Although vegetations were eventually found and despite broadened antibiotic treatment, the patient never accomplished disease recess. The modified Duke criteria were not met and based on existing guidelines [1], their sensitivity may be improved by new imaging techniques. This is what led us to obtain the PET-scan, which unveiled a possible malignancy and directed our decision-making process. Indeed, the “bacterial endocarditis” scenario seemed less likely, since there was no metabolic activity in the aortic valve position indicated by this imaging test. However, caution is advised when interpreting PET-scan results, as differential diagnosis should include multiple pathological conditions with similar FDG uptake pattern (active thrombi, soft atherosclerotic plaques, vasculitis, primary cardiac tumors, cardiac metastasis from a non-cardiac tumor, post-surgical inflammation, or foreign body reactions) [1].

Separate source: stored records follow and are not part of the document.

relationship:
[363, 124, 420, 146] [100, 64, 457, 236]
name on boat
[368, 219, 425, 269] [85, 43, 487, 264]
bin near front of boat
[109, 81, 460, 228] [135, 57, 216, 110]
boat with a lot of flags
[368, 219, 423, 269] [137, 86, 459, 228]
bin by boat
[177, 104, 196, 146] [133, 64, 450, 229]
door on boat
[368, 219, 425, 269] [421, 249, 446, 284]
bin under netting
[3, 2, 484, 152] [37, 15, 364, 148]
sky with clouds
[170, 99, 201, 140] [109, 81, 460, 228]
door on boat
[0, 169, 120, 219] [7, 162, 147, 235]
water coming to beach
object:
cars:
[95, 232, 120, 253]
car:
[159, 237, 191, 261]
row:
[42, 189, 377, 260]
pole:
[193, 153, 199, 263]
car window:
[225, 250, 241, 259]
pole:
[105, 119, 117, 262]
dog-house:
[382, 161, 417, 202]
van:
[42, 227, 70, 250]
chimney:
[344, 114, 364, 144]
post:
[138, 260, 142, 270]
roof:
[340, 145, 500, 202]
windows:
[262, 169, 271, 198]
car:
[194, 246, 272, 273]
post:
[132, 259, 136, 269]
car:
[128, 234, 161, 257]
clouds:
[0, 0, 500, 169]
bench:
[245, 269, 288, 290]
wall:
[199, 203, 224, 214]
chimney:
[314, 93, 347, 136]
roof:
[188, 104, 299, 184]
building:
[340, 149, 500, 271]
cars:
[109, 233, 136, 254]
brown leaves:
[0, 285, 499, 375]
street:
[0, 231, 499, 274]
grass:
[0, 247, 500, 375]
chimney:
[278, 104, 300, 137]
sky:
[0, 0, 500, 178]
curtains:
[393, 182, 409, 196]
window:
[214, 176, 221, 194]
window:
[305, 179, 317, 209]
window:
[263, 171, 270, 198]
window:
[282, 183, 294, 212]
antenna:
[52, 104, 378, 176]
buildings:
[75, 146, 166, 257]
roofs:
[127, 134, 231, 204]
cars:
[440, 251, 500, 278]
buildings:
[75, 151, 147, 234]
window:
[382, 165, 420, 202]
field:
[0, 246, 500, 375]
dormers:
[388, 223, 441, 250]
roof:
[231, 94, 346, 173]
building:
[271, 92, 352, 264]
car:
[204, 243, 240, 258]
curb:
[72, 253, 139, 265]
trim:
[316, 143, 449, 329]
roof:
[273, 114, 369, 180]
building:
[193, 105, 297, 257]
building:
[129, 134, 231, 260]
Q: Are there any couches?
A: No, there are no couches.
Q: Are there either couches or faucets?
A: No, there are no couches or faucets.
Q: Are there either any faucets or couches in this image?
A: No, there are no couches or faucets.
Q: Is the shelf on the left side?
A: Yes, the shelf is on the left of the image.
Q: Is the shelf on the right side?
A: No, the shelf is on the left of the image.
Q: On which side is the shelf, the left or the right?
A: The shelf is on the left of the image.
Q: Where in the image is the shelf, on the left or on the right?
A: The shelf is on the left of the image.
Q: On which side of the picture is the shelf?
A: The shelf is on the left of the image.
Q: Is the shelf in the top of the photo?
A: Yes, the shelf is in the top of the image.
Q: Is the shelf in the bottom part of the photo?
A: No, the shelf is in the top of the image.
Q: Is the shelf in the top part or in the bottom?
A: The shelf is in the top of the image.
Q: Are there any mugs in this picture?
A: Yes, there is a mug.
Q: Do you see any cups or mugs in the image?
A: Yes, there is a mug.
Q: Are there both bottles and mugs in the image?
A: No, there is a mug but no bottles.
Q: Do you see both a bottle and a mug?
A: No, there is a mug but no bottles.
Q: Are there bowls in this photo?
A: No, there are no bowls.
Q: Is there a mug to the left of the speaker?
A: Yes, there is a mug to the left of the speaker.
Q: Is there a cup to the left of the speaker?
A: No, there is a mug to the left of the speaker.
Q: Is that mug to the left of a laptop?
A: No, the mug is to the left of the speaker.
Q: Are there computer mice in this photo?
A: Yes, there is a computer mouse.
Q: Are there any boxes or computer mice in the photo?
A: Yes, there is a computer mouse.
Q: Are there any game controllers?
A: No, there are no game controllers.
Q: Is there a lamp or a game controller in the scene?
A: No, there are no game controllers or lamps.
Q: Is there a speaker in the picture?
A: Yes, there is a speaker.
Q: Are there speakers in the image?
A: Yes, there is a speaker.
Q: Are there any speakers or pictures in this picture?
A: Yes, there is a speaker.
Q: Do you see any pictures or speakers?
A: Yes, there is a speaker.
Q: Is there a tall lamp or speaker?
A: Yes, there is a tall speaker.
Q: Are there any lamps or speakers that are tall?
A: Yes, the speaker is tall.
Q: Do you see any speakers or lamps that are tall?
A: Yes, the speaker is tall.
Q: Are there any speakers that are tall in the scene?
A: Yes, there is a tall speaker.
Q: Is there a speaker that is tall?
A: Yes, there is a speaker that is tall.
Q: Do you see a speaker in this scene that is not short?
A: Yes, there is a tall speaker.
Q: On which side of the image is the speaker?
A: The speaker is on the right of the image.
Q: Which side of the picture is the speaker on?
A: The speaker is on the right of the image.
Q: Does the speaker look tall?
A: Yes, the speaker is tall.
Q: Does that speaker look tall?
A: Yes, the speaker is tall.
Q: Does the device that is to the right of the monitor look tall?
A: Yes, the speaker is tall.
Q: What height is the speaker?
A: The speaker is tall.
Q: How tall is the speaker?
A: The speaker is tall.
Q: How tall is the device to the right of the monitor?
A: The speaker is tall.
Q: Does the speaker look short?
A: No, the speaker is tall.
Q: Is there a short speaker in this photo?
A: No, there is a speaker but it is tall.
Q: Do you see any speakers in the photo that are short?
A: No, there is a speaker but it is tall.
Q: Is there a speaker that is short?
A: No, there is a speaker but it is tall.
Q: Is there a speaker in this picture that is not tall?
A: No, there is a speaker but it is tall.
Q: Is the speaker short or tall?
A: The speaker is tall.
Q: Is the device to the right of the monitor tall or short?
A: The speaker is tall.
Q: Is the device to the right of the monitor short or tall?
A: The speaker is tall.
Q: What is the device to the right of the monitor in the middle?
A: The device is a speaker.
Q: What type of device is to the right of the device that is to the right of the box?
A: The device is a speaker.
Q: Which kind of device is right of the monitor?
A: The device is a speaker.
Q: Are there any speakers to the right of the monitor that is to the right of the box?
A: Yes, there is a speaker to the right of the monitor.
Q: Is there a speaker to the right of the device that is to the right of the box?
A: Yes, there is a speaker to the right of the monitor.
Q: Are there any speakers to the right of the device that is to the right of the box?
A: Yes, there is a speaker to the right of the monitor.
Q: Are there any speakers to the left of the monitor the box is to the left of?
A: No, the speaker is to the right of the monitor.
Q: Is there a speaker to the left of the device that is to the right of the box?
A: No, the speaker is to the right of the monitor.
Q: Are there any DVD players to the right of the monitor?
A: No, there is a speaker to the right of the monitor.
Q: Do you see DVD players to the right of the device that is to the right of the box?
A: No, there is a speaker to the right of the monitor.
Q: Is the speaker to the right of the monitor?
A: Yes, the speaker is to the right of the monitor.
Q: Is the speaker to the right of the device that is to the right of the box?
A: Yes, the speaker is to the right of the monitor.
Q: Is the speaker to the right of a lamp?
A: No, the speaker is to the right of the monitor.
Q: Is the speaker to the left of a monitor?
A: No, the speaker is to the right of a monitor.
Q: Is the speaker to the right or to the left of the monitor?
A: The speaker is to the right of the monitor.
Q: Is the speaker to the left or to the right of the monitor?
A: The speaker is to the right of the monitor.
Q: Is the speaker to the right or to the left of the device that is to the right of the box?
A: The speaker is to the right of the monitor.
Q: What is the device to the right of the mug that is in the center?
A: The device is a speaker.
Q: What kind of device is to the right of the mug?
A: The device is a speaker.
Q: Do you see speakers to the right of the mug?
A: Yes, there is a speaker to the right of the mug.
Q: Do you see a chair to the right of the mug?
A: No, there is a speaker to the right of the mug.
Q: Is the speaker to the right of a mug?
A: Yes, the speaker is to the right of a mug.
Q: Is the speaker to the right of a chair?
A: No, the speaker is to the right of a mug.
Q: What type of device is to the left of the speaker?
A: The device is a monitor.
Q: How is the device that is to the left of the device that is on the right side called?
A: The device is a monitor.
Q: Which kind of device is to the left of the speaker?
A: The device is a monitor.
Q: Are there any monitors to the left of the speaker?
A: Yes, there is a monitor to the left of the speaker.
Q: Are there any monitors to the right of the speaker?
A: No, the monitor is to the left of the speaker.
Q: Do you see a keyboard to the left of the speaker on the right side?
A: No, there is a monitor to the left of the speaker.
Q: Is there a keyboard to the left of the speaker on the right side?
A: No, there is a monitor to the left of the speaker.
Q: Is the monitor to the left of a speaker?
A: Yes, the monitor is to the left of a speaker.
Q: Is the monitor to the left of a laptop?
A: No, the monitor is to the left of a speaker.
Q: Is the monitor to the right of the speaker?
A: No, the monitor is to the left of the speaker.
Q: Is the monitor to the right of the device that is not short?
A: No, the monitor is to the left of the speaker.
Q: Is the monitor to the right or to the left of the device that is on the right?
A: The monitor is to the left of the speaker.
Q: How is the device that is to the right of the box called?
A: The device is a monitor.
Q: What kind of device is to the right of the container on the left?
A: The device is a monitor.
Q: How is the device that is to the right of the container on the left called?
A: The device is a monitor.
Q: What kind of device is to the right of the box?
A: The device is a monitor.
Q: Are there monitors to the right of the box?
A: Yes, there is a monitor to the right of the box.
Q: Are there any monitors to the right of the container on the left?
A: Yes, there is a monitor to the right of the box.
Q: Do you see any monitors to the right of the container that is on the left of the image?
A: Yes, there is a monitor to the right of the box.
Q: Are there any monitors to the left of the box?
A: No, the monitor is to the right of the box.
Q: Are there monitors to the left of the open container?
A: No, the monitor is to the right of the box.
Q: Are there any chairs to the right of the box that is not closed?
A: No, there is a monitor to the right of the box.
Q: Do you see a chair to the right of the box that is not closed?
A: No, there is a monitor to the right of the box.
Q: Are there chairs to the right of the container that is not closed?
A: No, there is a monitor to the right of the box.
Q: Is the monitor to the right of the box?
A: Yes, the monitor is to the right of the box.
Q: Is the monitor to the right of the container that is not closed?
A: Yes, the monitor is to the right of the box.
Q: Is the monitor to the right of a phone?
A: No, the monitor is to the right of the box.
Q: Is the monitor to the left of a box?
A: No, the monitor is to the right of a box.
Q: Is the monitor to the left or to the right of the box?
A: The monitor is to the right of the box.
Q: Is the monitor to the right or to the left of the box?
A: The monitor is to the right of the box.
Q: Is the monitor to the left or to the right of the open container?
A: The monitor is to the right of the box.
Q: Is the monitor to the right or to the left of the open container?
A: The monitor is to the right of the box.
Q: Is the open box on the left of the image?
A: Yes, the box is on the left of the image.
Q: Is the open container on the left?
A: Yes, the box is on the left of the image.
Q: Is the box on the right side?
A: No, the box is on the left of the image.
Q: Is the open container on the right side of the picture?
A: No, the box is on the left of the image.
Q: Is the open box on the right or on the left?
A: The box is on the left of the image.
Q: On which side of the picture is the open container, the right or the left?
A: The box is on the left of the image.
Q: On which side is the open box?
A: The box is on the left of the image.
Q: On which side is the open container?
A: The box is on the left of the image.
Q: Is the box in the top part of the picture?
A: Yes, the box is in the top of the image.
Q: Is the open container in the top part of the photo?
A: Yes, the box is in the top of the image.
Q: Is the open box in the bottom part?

The usefulness of the nuclear imaging also lies on the fact of suspecting the cancer diagnosis, through determining the presence or absence of extracardiac activity [12]. NBTE, in terms of cancer, is mostly associated with adenocarcinomas [5, 13] and constitutes a part of the known Trousseau syndrome [14], along with the venous involvement also seen in our case.

Due to the nature of the disease, data concerning the exact value of PET-scan on diagnosis of NBTE are scarce [12, 15]. As FDG PET-scan measures glucose metabolism, an abnormal radiotracer uptake has been observed before documented appearance of infectious damage in echocardiographic studies of infective endocarditis patients (11). Consequently, as cancerous cells exhibit high metabolic activity, an implication for early cancer detection and valve infiltration in NBTE patients may be formulated.

Conclusions

PET-scan is an accessory imaging technique in non-bacterial thrombotic endocarditis diagnosis. The method, at present, is used when clinical suspicion for endocarditis is high, and other medical tests yield negative results. This imaging technique aids in practitioners’ decision-making process and in diagnostic dilemmas. However, more evidence is needed to specify the exact role of PET-scan in diagnosing non-bacterial thrombotic endocarditis.